Additionally, teams have learned that free agents are risky gambits. Without getting too much into the weeds, MLB teams have six full seasons, and sometimes one partial season, of control before a player gets to free agency. That’s a really long time! Consider even a roughly best-case scenario: a team drafts a 21-year-old from college. That player spends two calendar years in the Minor Leagues, making his debut in July in his age-23 season. Under current rules, he would, at minimum, become a free agent in his age-30 season.
How do you get teams to spend more on free agents? You make it more rewarding to sign them. The league implemented a draft lottery to try and limit the downsides of tanking, which is a start. But the real solution here is cutting MLB service time down–to four years instead of six. That would make a significantly higher ratio of free agents available before they turn 30. All a salary cap would do is limit the ability for teams that want to and find value in signing free agents; it wouldn’t induce demand.
There isn’t enough league parity
- Would a salary cap fix it? Kind of, but not really.
Since 2014, 14 of the 30 MLB clubs made the World Series, with nine different winners among them. During that stretch, all 30 MLB teams made the playoffs at least once.
Baseball is nothing if not an exercise in parity. The fun part about baseball is that, on any given night, any team can beat any other team. The best teams in MLB win only about 60% of their games, while the worst teams in MLB still win about 40% of their games.
A salary cap wouldn’t really fix league parity. The only thing it would do would limit the dominance of teams like the Dodgers who go on runs where they win a decade’s worth of divisions in one go. But with three Wild Cards, it’s entirely possible for a team to squeeze into the playoffs, and because baseball is unpredictable, those teams can go surprisingly far.
Not every team can realistically win a championship
- Would a salary cap fix it? Yeah.
The Kansas City metro area is only the 31st largest in the United States, and its media market ranks even lower at 33rd overall. That has not stopped the Chiefs from becoming a dominant team; the NFL is built so that any team has a chance at a title and even multiple titles if they are well-run enough.

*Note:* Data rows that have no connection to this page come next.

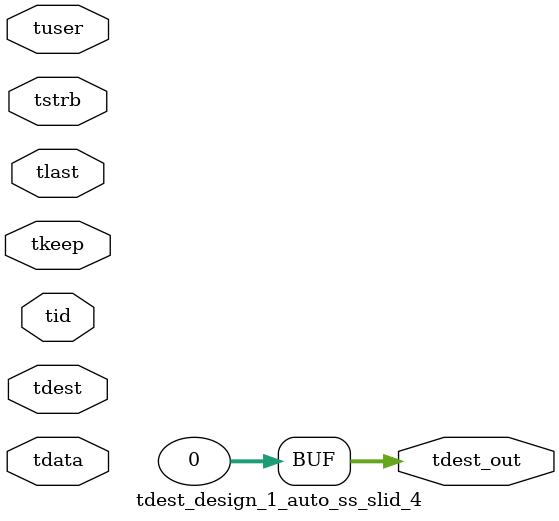
<source format=v>


`timescale 1ps/1ps

module tdest_design_1_auto_ss_slid_4 #
(
parameter C_S_AXIS_TDATA_WIDTH = 32,
parameter C_S_AXIS_TUSER_WIDTH = 0,
parameter C_S_AXIS_TID_WIDTH   = 0,
parameter C_S_AXIS_TDEST_WIDTH = 0,
parameter C_M_AXIS_TDEST_WIDTH = 32
)
(
input  [(C_S_AXIS_TDATA_WIDTH == 0 ? 1 : C_S_AXIS_TDATA_WIDTH)-1:0     ] tdata,
input  [(C_S_AXIS_TUSER_WIDTH == 0 ? 1 : C_S_AXIS_TUSER_WIDTH)-1:0     ] tuser,
input  [(C_S_AXIS_TID_WIDTH   == 0 ? 1 : C_S_AXIS_TID_WIDTH)-1:0       ] tid,
input  [(C_S_AXIS_TDEST_WIDTH == 0 ? 1 : C_S_AXIS_TDEST_WIDTH)-1:0     ] tdest,
input  [(C_S_AXIS_TDATA_WIDTH/8)-1:0 ] tkeep,
input  [(C_S_AXIS_TDATA_WIDTH/8)-1:0 ] tstrb,
input                                                                    tlast,
output [C_M_AXIS_TDEST_WIDTH-1:0] tdest_out
);

assign tdest_out = {1'b0};

endmodule


</source>
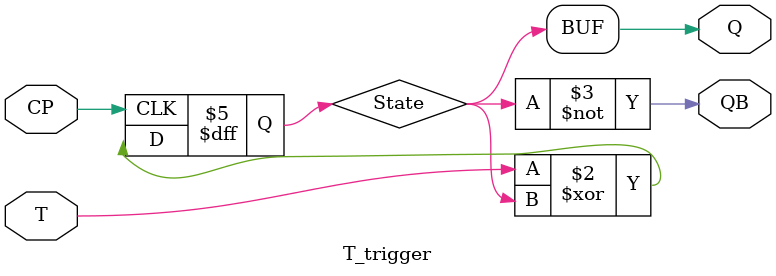
<source format=v>
`timescale 1ns / 1ps

module T_trigger(
    input wire T,
    input wire CP,
    output Q,
    output QB
    );
    
    reg State;
    initial
    begin
        State=0;
    end
    
    always @(negedge CP)
    begin
        State=T^State;
    end
    
    assign Q=State;
    assign QB=~State;
endmodule

</source>
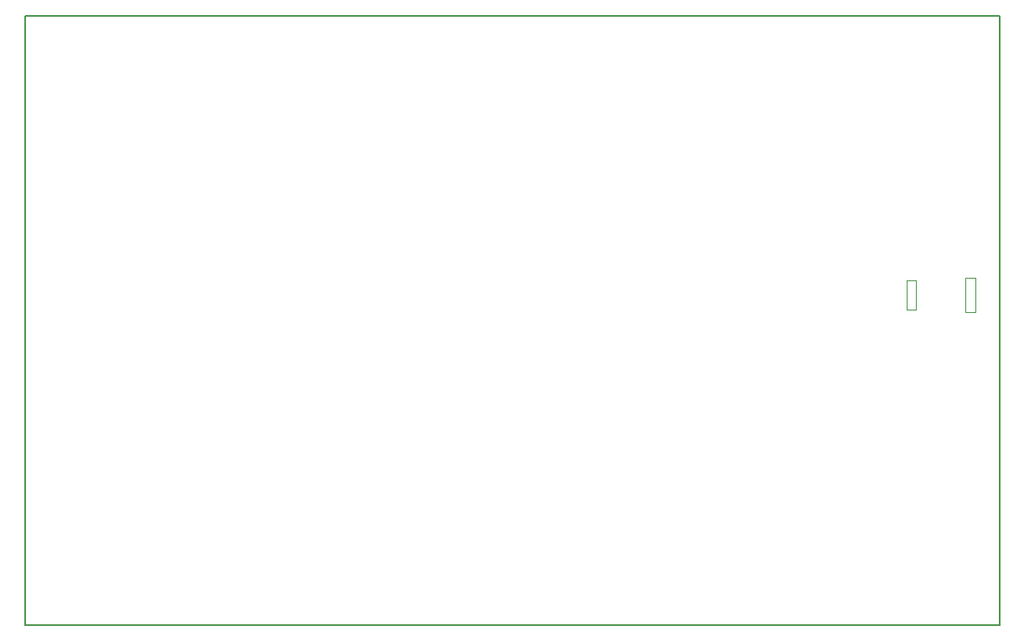
<source format=gm1>
G04 #@! TF.FileFunction,Profile,NP*
%FSLAX46Y46*%
G04 Gerber Fmt 4.6, Leading zero omitted, Abs format (unit mm)*
G04 Created by KiCad (PCBNEW 4.0.7-e2-6376~58~ubuntu16.04.1) date Sat Jul 28 00:22:21 2018*
%MOMM*%
%LPD*%
G01*
G04 APERTURE LIST*
%ADD10C,0.100000*%
%ADD11C,0.150000*%
%ADD12C,0.000100*%
G04 APERTURE END LIST*
D10*
D11*
X106045000Y-88900000D02*
X106045000Y-90170000D01*
X204470000Y-88900000D02*
X106045000Y-88900000D01*
X204470000Y-150495000D02*
X204470000Y-88900000D01*
X106045000Y-150495000D02*
X204470000Y-150495000D01*
X106045000Y-90170000D02*
X106045000Y-150495000D01*
D12*
X201080000Y-115344000D02*
X202080000Y-115344000D01*
X202080000Y-115344000D02*
X202080000Y-118844000D01*
X202080000Y-118844000D02*
X201080000Y-118844000D01*
X201080000Y-118844000D02*
X201080000Y-115344000D01*
X195080000Y-115594000D02*
X196080000Y-115594000D01*
X196080000Y-115594000D02*
X196080000Y-118594000D01*
X196080000Y-118594000D02*
X195080000Y-118594000D01*
X195080000Y-118594000D02*
X195080000Y-115594000D01*
M02*

</source>
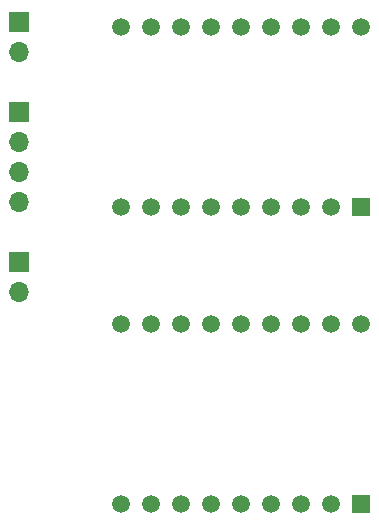
<source format=gbs>
%TF.GenerationSoftware,KiCad,Pcbnew,(6.0.9)*%
%TF.CreationDate,2022-12-10T14:47:00+01:00*%
%TF.ProjectId,Hygrometer_SMD_doubleSided,48796772-6f6d-4657-9465-725f534d445f,rev?*%
%TF.SameCoordinates,Original*%
%TF.FileFunction,Soldermask,Bot*%
%TF.FilePolarity,Negative*%
%FSLAX46Y46*%
G04 Gerber Fmt 4.6, Leading zero omitted, Abs format (unit mm)*
G04 Created by KiCad (PCBNEW (6.0.9)) date 2022-12-10 14:47:00*
%MOMM*%
%LPD*%
G01*
G04 APERTURE LIST*
%ADD10R,1.700000X1.700000*%
%ADD11O,1.700000X1.700000*%
%ADD12R,1.500000X1.500000*%
%ADD13C,1.500000*%
G04 APERTURE END LIST*
D10*
%TO.C,J1*%
X48114000Y-33478000D03*
D11*
X48114000Y-36018000D03*
%TD*%
D10*
%TO.C,SW1*%
X48114000Y-53793000D03*
D11*
X48114000Y-56333000D03*
%TD*%
D10*
%TO.C,J6*%
X48114000Y-41098000D03*
D11*
X48114000Y-43638000D03*
X48114000Y-46178000D03*
X48114000Y-48718000D03*
%TD*%
D12*
%TO.C,U4*%
X77070000Y-74245000D03*
D13*
X74530000Y-74245000D03*
X71990000Y-74245000D03*
X69450000Y-74245000D03*
X66910000Y-74245000D03*
X64370000Y-74245000D03*
X61830000Y-74245000D03*
X59290000Y-74245000D03*
X56750000Y-74245000D03*
X56750000Y-59005000D03*
X59290000Y-59005000D03*
X61830000Y-59005000D03*
X64370000Y-59005000D03*
X66910000Y-59005000D03*
X69450000Y-59005000D03*
X71990000Y-59005000D03*
X74530000Y-59005000D03*
X77070000Y-59005000D03*
%TD*%
D12*
%TO.C,U5*%
X77070000Y-49099000D03*
D13*
X74530000Y-49099000D03*
X71990000Y-49099000D03*
X69450000Y-49099000D03*
X66910000Y-49099000D03*
X64370000Y-49099000D03*
X61830000Y-49099000D03*
X59290000Y-49099000D03*
X56750000Y-49099000D03*
X56750000Y-33859000D03*
X59290000Y-33859000D03*
X61830000Y-33859000D03*
X64370000Y-33859000D03*
X66910000Y-33859000D03*
X69450000Y-33859000D03*
X71990000Y-33859000D03*
X74530000Y-33859000D03*
X77070000Y-33859000D03*
%TD*%
M02*

</source>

This is where the salary cap argument is really effective, because to win a championship, you have to spend a lot of money. The most recent decade bears this out: per Spotrac, 12 of the 20 most recent World Series teams ranked in the top five of league payroll that year, and a whopping 16 of those 20 teams ranked within the top 10.
Can teams make the playoffs if they don’t spend? Yes. Can teams go to the League Championship or World Series if they don’t spend? Yes. Can teams with lower payrolls beat teams with higher payrolls in the playoffs? Yes.
But the way that baseball’s revenue situation works makes it structurally difficult for teams with lower revenues to regularly compete with teams with more revenue. A salary cap would directly result in teams with lower revenues making up a greater proportion of competitive teams, and would open the door for teams like the Royals to regularly compete within the playoffs.
So, should a salary cap exist?
A baseball salary cap simply wouldn’t solve many of the issues facing the league today. It wouldn’t give players a bigger slice of the revenue pie. It wouldn’t force teams to start spending on free agents. It wouldn’t force teams to spend in general. It wouldn’t impact day-to-day parity.
But if players want more money and the league wants teams like the Reds or the Rockies or the Rays or the Royals to have a legit shot at titles nowadays, the real solution is the implementation of a salary floor tied to revenue. With a floor would come a cap, allowing teams within a band to spend as they see fit.
It will be fascinating to see what the next CBA negotiations look like. It will be contentious, and we may not even see a 2027 MLB season. But one thing’s for sure: change is brewin’. What change? We’ll see.